La niña le miró con severidad, pero al fin, pensó que era un pobre viejo sin apenas juicio, ya que se había dejado arrastrar por algo tan tonto y de tan escaso interés: más que por verdaderos deseos, ella había hablado así por cortesía hacia él.

Sirvió en las escudillas las bayas y las moras, y un poco del zumo que había destilado el Hechicero para aderezarlas. El Hechicero y ella comieron, mientras el Trasgo preguntaba si por ventura no tendrían alguna gotita de aquel maravilloso licor.

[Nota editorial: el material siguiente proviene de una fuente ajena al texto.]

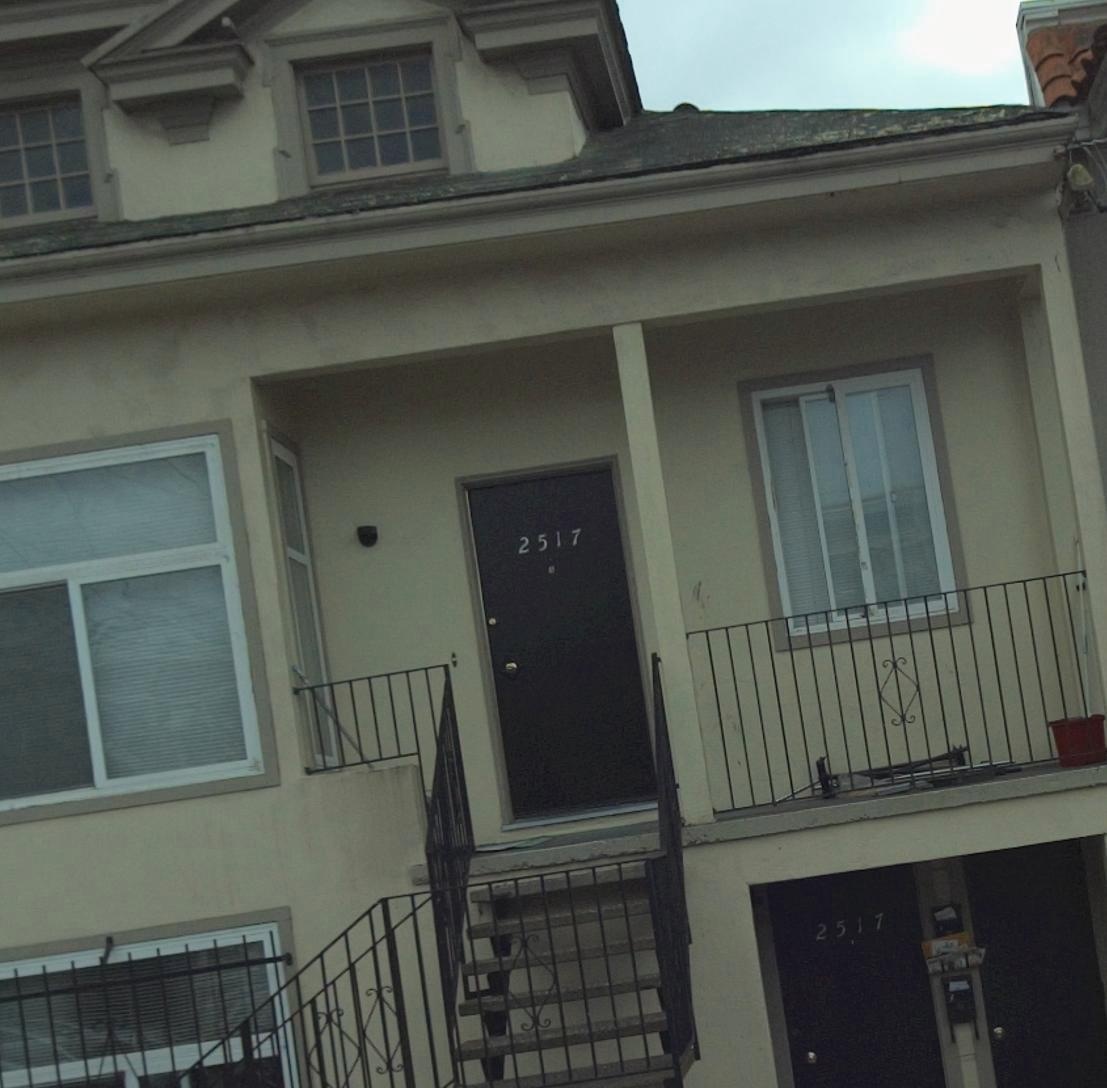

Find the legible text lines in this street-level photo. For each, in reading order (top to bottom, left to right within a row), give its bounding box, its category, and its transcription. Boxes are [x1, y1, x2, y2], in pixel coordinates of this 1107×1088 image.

[515, 525, 582, 557] StreetNumber: 2517
[814, 909, 885, 943] StreetNumber: 2517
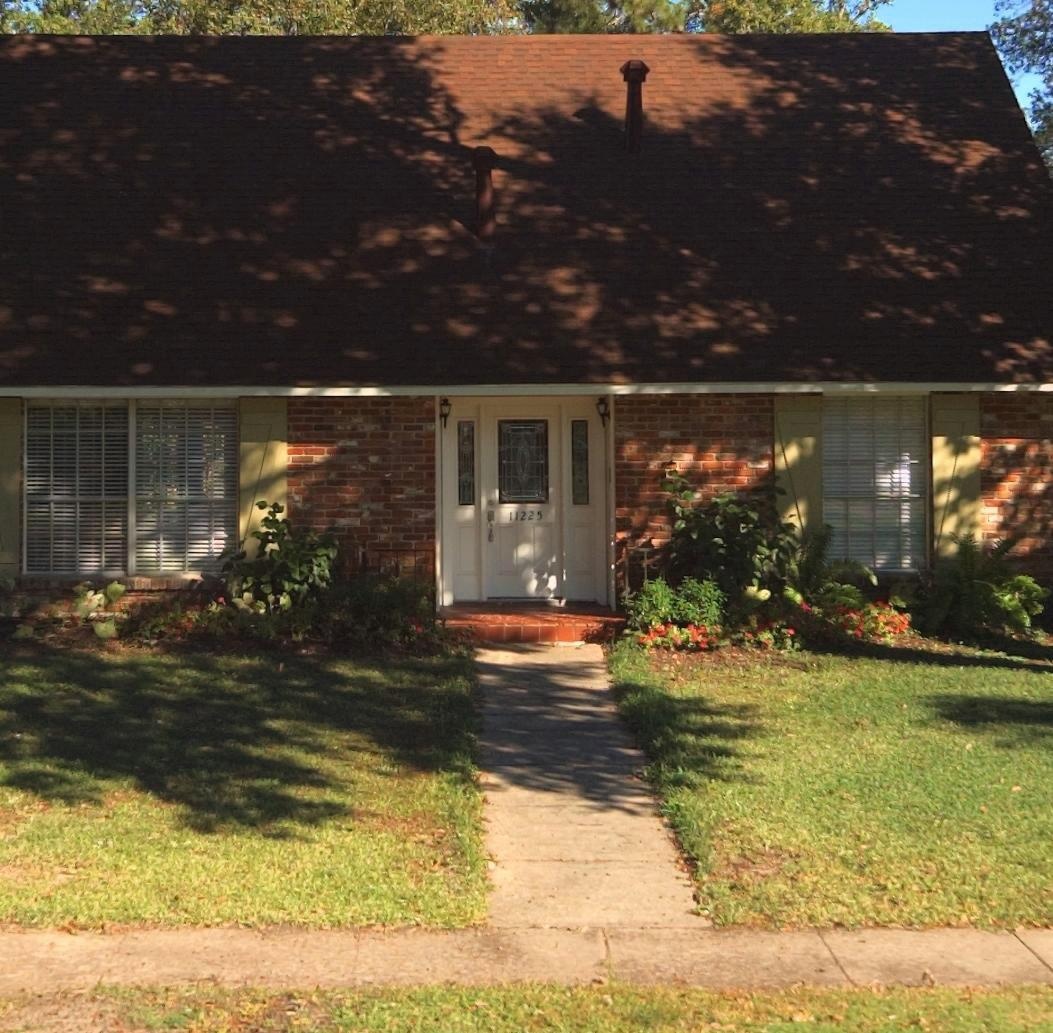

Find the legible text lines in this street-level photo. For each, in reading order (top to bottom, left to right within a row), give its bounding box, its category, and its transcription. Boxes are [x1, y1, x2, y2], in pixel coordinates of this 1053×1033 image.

[508, 508, 545, 523] StreetNumber: 11225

– Ahora que lo pienso -dijo la niña- viene a mi memoria un escondite de las bodegas, donde guardaba mi padre el barril del mejor mosto, y si no fue descubierto por las tropas de Volodioso, allí estará. De modo que si prometes ayudarnos, te daré un poco, a condición de que no abuses de él.

– Estoy dispuesto -asintió el Trasgo, con tal rapidez, que apenas dicho esto apareció sentado en un hombro de Ardid-. ¡Presto! ¿En qué puedo ayudaros?

Con todo detalle, expresaron su deseo de que horadase un túnel hasta la viña; y nada más agradable pudieron decirle, según parecía.

– ¡Con gran placer! -dijo-. Descuidad, que no será menester arriesgar vuestras vidas cuando lleguen los viñadores del Rey Volodioso. Yo mismo seré quien traiga aquí los preciosos racimos. Nada me cuesta a mí (el más rápido horadador de túneles ocultos) y veo que mucho a vosotros.

Sellaron su pacto besándose en la frente, ojos y mejillas. -Niña querida -dijo entonces el Hechicero-, toma el viejo puñal de hierro que bien conoces: déjate conducir allí donde te indique su afilada punta y, si todavía existe un barril lleno de vino, él te marcará dónde se halla. De ahora en adelante, guarda ese puñal y no te separes más de él.

La niña encendió el candil y, alumbrándose con él, bajó al subterráneo que conducía a la bodega. Allí sólo había un barril, vacío y astillado: al parecer se rompió mientras lo transportaban los hombres de Volodioso. Pero el puñal pareció tomar vida y, súbitamente, señaló una puertecilla, disimulada, en el suelo. Ardid la levantó y bajó por una escalerilla hasta una pequeña cueva, donde encontró el barril más preciado: era el más pequeño, pero el de mejor contenido. Llenó de su aromático vino la escudilla y regresó a donde los dos viejos -como ella los llamaba en su interior- la aguardaban.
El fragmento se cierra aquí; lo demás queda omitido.